- Exercise set -
[1] Reproduce word for word the part of the column on India's Nuclear Suppliers Group bid starting at "Beijing argued against" and ending at "counter the Chinese.".
[2] Summarize the column on India's Nuclear Suppliers Group bid in two sentences.
[3] Extend the column on India's Nuclear Suppliers Group bid, picking up from the point where it stops.

- Page text -
NSG: It’s no ‘failure’

| PADMA RAO SUNDARJI
Published : Jul 2, 2016, 12:26 am IST
Updated : Jul 2, 2016, 12:26 am IST

Ever since Prime Minister Narendra Modi took office and embarked on his world tours, being a member of the country’s oldest and longest-ruling party, the Congress, hasn’t been much fun.

Ever since Prime Minister Narendra Modi took office and embarked on his world tours, being a member of the country’s oldest and longest-ruling party, the Congress, hasn’t been much fun. Though Mr Modi’s public appearances amid Bolly, bhangra, dandiya and other NRI pomp and circumstance and his flamboyant dress sense provided ammunition for smirks, his many foreign policy successes plunged the Opposition right back into festering gloom.

Some weeks ago, the Congress and some in the media as well as activists who have built empires off Modi-bashing, got another opportunity. At the 48-nation Nuclear Suppliers Group plenary meeting and despite the Indian government’s best efforts, China successfully blocked India’s application for membership of the elite cartel that oversees regulations and prices for nuclear exports worldwide.

India’s “failure” was like an unexpected midsummer bonus for the Modi-slammers. The PM had “embarrassed” India by showing India’s “desperation”, sniffed the Congress (whose own foreign minister once famously read out Portugal’s speech instead of India’s at the UN Security Council). “Diplomacy needs depth, not public tamasha”, declared its spokesman Anand Sharma.

Beijing argued against India’s admission as New Delhi has not signed the Nuclear Non-Proliferation Treaty. Some of our closest allies, too, reportedly voted against India, with the biggest turnaround by Switzerland and the United States. The former went back on its earlier promise to support India’s admission, while the latter, though backing India’s bid, didn’t go the extra mile to counter the Chinese.

But what about other naysayers, like New Zealand Small nations that have been seeking to intensify and deepen ties with India in recent years

Other than one newspaper’s two canny reporters and some senior commentators, few in the media went beyond what was reported out of Seoul, where the NSG meeting took place. What exactly were countries like New Zealand objecting to The reporters bothered to ask. And got a revealing reply.

“It’s quite wrong to describe New Zealand as opposed to India’s NSG membership,” was the response from New Zealand’s foreign office. “(We) believe it is very important for NSG members to consider carefully what criteria should be used in assessing applications from non-NPT states”. That, not opposition to India, was New Zealand’s position at the plenary. “Constructive discussions should lead to a pathway against which India’s application can be properly considered.”

At a chat with foreign correspondents in New Delhi last week, New Zealand’s high commissioner Grahame Morton reiterated this. There was no “timetable” for how and when these reforms to the NSG’s admission norms will take place, but Mr Morton pointed repeatedly to the “process” as the single point of his country’s concern before admitting India.

It is reasonable to assume that other countries as keen as New Zealand to warm up to India would have followed a similar line.

So was the outcome of the NSG really as belittling as the gleeful Congress makes it out to be

No. Not if you consider how the international bureaucracy has mastered the art of fine-tuning and tweaking texts of global arrangements as and when it becomes necessary. In other words, what “naysayers” at the NSG (besides China) have done is to give India another window of opportunity but this time a more satisfactory one. One that may well let India in but also ensure, through some nuanced wording, that Pakistan, another non-NPT signatory, is kept out.

- Data extracts -
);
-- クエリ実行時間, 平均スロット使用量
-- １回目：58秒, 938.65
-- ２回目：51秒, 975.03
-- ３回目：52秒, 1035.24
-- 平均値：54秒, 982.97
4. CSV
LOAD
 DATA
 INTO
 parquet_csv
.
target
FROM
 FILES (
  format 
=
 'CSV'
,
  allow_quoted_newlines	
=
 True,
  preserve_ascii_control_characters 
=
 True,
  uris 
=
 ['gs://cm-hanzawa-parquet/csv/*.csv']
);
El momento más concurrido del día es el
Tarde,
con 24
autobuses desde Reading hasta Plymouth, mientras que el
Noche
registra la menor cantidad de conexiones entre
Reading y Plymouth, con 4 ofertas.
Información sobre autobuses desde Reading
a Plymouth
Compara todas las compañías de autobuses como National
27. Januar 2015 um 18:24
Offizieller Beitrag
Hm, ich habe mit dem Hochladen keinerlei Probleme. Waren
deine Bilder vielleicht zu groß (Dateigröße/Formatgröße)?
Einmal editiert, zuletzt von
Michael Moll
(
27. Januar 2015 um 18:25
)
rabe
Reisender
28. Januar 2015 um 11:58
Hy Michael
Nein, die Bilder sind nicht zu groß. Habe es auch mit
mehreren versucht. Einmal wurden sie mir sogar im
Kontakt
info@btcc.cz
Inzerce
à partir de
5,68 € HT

- Task results -
[1]
Beijing argued against India’s admission as New Delhi has not signed the Nuclear Non-Proliferation Treaty. Some of our closest allies, too, reportedly voted against India, with the biggest turnaround by Switzerland and the United States. The former went back on its earlier promise to support India’s admission, while the latter, though backing India’s bid, didn’t go the extra mile to counter the Chinese.

[2] At the Nuclear Suppliers Group plenary in Seoul, China blocked India's membership application because India has not signed the Nuclear Non-Proliferation Treaty, and the Congress party treated this as an embarrassing failure for Prime Minister Narendra Modi. The column argues it was no failure: New Zealand's foreign office and high commissioner said the country did not oppose India but wanted careful criteria for non-NPT applicants, and the writer holds that this gives India a better window that may let it in while keeping Pakistan out.

[3]
Consider the following: China reiterated that India must sign the NPT before it can be admitted, knowing full well, of course, that India will never sign a discriminatory treaty that reserves the right to possess nuclear weapons only for the Big Five (US, UK, France, Russia, China).

On the other hand, India has already signed agreements for civil nuclear cooperation with some hitherto intransigent supplier states like Canada and Australia, and also with four of the Big Five. Indeed, the NSG itself had in 2008 issued a waiver that enabled these agreements. On the heels of the so-called failure at the NSG, India was formally induced into the Missile Technology Control Regime, a voluntary grouping to control the proliferation of missiles and Unmanned Aerial Vehicles, of which China is not a member.

Since admission into the NSG is only a matter of time, it is a given that China will use every trick in the book to delay India’s entry.

But if there’s one thing Congress spokesman Anand Sharma got right, it is the “depth” of diplomacy. While the NPT may or may not be acknowledged as an outdated treaty by nations like New Zealand, who are seeking a relook at “procedures”, and expunged altogether, nuanced drafting of any new application criteria for NSG membership will rework existing legislation, if need be, to “fit” India’s admission.

But what’s in the NSG that makes India covet its membership so much For one, it’s a cartel which makes or dissolves the rules for all commercial players in the international nuclear market. As a member, India will be able to import and export nuclear raw material as well as the latest reactor technology and participate in any amendments of NSG guidelines. The last is important if India is to ensure that the 2008 waiver it got is not, for whatever reason, cancelled again.

But as already argued, the many international agreements signed by India so far, given its pressing energy needs, already provide for imports. Given the long decades of international isolation and the relatively nascent stage of India’s own nuclear energy production, exports are, in any case, not an immediate urgency.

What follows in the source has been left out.